━━━━━ Material for this exercise
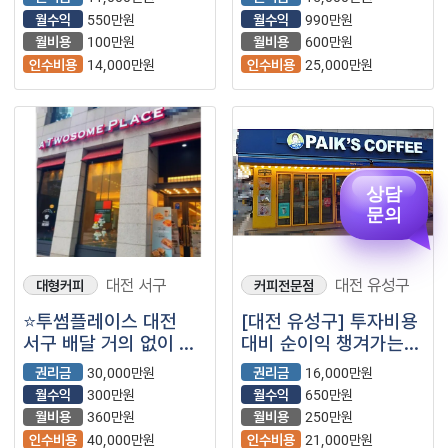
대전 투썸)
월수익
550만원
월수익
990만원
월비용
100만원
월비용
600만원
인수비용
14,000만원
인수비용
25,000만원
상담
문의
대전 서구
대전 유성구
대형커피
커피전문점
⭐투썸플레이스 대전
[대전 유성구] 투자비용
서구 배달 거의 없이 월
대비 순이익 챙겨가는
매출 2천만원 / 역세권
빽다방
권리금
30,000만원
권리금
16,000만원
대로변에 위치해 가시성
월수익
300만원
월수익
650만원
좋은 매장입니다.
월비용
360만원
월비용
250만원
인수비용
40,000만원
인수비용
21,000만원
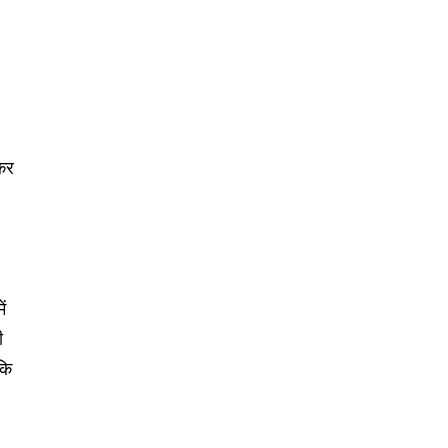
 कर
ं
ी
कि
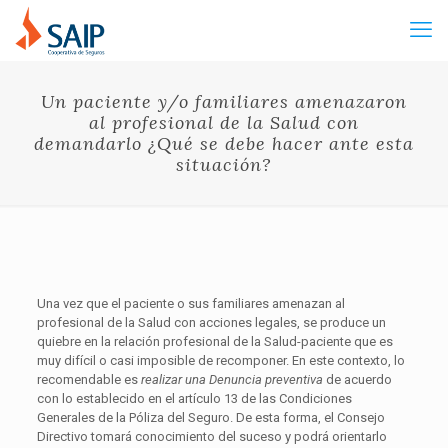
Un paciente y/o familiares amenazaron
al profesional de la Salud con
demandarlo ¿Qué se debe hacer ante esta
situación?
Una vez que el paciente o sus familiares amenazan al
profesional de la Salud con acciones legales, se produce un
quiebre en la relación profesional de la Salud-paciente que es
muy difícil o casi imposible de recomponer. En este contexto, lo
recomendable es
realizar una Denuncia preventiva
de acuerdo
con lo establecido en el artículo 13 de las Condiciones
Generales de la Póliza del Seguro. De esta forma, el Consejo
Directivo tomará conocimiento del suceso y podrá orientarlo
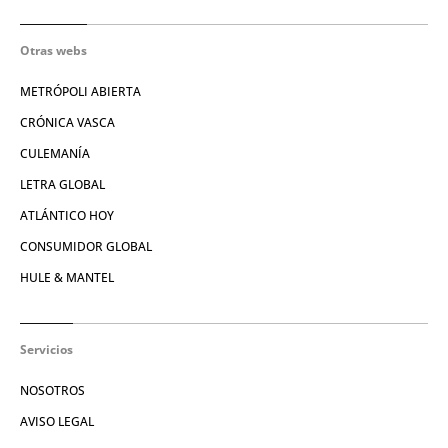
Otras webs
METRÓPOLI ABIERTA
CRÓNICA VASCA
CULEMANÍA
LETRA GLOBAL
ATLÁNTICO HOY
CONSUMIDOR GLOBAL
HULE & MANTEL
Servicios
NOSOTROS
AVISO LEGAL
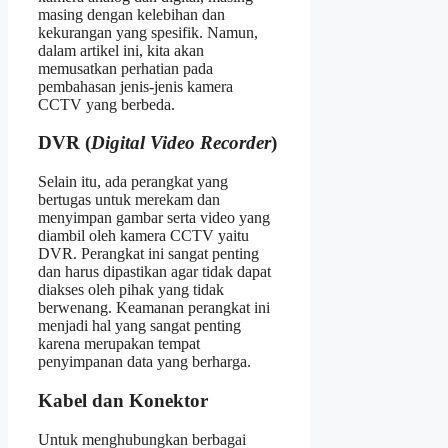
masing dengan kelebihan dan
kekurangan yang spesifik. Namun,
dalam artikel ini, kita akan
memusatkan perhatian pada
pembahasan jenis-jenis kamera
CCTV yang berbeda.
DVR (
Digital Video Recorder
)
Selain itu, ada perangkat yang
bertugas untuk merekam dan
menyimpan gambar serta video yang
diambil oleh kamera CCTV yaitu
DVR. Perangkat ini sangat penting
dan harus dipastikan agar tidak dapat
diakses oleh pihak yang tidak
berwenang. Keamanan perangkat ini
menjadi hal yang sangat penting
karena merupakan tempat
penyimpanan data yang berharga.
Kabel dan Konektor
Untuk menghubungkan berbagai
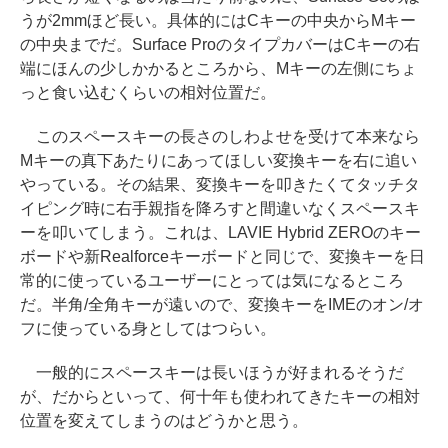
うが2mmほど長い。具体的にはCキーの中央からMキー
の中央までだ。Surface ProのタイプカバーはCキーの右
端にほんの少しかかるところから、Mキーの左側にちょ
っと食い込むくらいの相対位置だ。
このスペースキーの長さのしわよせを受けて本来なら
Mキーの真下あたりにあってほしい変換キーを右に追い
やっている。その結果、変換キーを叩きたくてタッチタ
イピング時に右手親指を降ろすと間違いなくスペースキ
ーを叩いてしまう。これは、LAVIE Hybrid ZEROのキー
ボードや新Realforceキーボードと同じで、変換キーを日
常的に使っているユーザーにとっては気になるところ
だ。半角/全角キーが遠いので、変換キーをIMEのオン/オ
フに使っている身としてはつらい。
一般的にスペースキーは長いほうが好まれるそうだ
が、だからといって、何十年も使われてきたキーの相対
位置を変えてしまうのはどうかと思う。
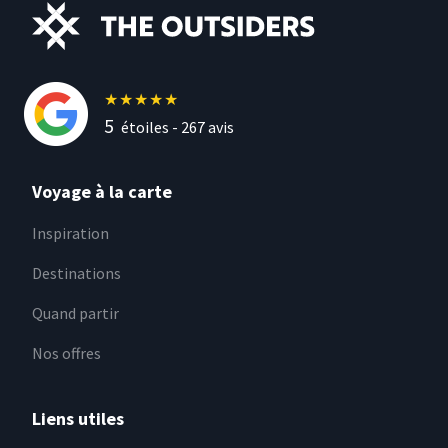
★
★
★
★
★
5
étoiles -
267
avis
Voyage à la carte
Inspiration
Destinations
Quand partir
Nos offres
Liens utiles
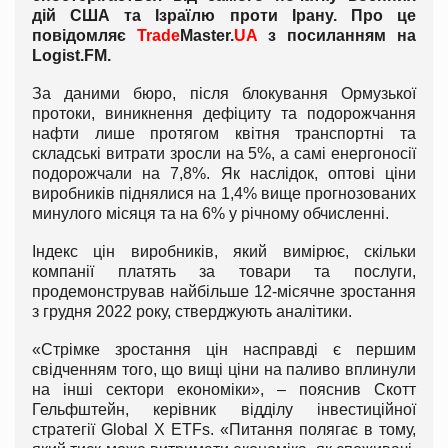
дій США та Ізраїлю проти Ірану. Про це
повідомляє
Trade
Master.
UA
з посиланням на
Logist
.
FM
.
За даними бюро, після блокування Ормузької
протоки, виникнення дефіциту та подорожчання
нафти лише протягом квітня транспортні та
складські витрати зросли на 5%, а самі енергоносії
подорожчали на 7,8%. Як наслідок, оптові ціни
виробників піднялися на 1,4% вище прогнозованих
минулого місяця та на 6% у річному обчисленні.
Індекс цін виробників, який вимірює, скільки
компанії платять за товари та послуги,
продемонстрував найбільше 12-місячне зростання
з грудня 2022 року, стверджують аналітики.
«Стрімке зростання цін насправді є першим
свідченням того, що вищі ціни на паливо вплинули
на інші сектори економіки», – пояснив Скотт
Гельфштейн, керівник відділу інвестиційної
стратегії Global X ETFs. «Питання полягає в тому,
━━━━━━━━━━
§ **Instruction**: Print the text of all the items above line for line without changing anything, and leave out the picture lines.

§ **Finished task**:
대전 투썸)
월수익
550만원
월수익
990만원
월비용
100만원
월비용
600만원
인수비용
14,000만원
인수비용
25,000만원
상담
문의
대전 서구
대전 유성구
대형커피
커피전문점
⭐투썸플레이스 대전
[대전 유성구] 투자비용
서구 배달 거의 없이 월
대비 순이익 챙겨가는
매출 2천만원 / 역세권
빽다방
권리금
30,000만원
권리금
16,000만원
대로변에 위치해 가시성
월수익
300만원
월수익
650만원
좋은 매장입니다.
월비용
360만원
월비용
250만원
인수비용
40,000만원
인수비용
21,000만원
 कर
ं
ी
कि
Un paciente y/o familiares amenazaron
al profesional de la Salud con
demandarlo ¿Qué se debe hacer ante esta
situación?
Una vez que el paciente o sus familiares amenazan al
profesional de la Salud con acciones legales, se produce un
quiebre en la relación profesional de la Salud-paciente que es
muy difícil o casi imposible de recomponer. En este contexto, lo
recomendable es
realizar una Denuncia preventiva
de acuerdo
con lo establecido en el artículo 13 de las Condiciones
Generales de la Póliza del Seguro. De esta forma, el Consejo
Directivo tomará conocimiento del suceso y podrá orientarlo
Otras webs
METRÓPOLI ABIERTA
CRÓNICA VASCA
CULEMANÍA
LETRA GLOBAL
ATLÁNTICO HOY
CONSUMIDOR GLOBAL
HULE & MANTEL
Servicios
NOSOTROS
AVISO LEGAL
masing dengan kelebihan dan
kekurangan yang spesifik. Namun,
dalam artikel ini, kita akan
memusatkan perhatian pada
pembahasan jenis-jenis kamera
CCTV yang berbeda.
DVR (
Digital Video Recorder
)
Selain itu, ada perangkat yang
bertugas untuk merekam dan
menyimpan gambar serta video yang
diambil oleh kamera CCTV yaitu
DVR. Perangkat ini sangat penting
dan harus dipastikan agar tidak dapat
diakses oleh pihak yang tidak
berwenang. Keamanan perangkat ini
menjadi hal yang sangat penting
karena merupakan tempat
penyimpanan data yang berharga.
Kabel dan Konektor
Untuk menghubungkan berbagai
うが2mmほど長い。具体的にはCキーの中央からMキー
の中央までだ。Surface ProのタイプカバーはCキーの右
端にほんの少しかかるところから、Mキーの左側にちょ
っと食い込むくらいの相対位置だ。
このスペースキーの長さのしわよせを受けて本来なら
Mキーの真下あたりにあってほしい変換キーを右に追い
やっている。その結果、変換キーを叩きたくてタッチタ
イピング時に右手親指を降ろすと間違いなくスペースキ
ーを叩いてしまう。これは、LAVIE Hybrid ZEROのキー
ボードや新Realforceキーボードと同じで、変換キーを日
常的に使っているユーザーにとっては気になるところ
だ。半角/全角キーが遠いので、変換キーをIMEのオン/オ
フに使っている身としてはつらい。
一般的にスペースキーは長いほうが好まれるそうだ
が、だからといって、何十年も使われてきたキーの相対
位置を変えてしまうのはどうかと思う。
★
★
★
★
★
5
étoiles -
267
avis
Voyage à la carte
Inspiration
Destinations
Quand partir
Nos offres
Liens utiles
дій США та Ізраїлю проти Ірану. Про це
повідомляє
Trade
Master.
UA
з посиланням на
Logist
.
FM
.
За даними бюро, після блокування Ормузької
протоки, виникнення дефіциту та подорожчання
нафти лише протягом квітня транспортні та
складські витрати зросли на 5%, а самі енергоносії
подорожчали на 7,8%. Як наслідок, оптові ціни
виробників піднялися на 1,4% вище прогнозованих
минулого місяця та на 6% у річному обчисленні.
Індекс цін виробників, який вимірює, скільки
компанії платять за товари та послуги,
продемонстрував найбільше 12-місячне зростання
з грудня 2022 року, стверджують аналітики.
«Стрімке зростання цін насправді є першим
свідченням того, що вищі ціни на паливо вплинули
на інші сектори економіки», – пояснив Скотт
Гельфштейн, керівник відділу інвестиційної
стратегії Global X ETFs. «Питання полягає в тому,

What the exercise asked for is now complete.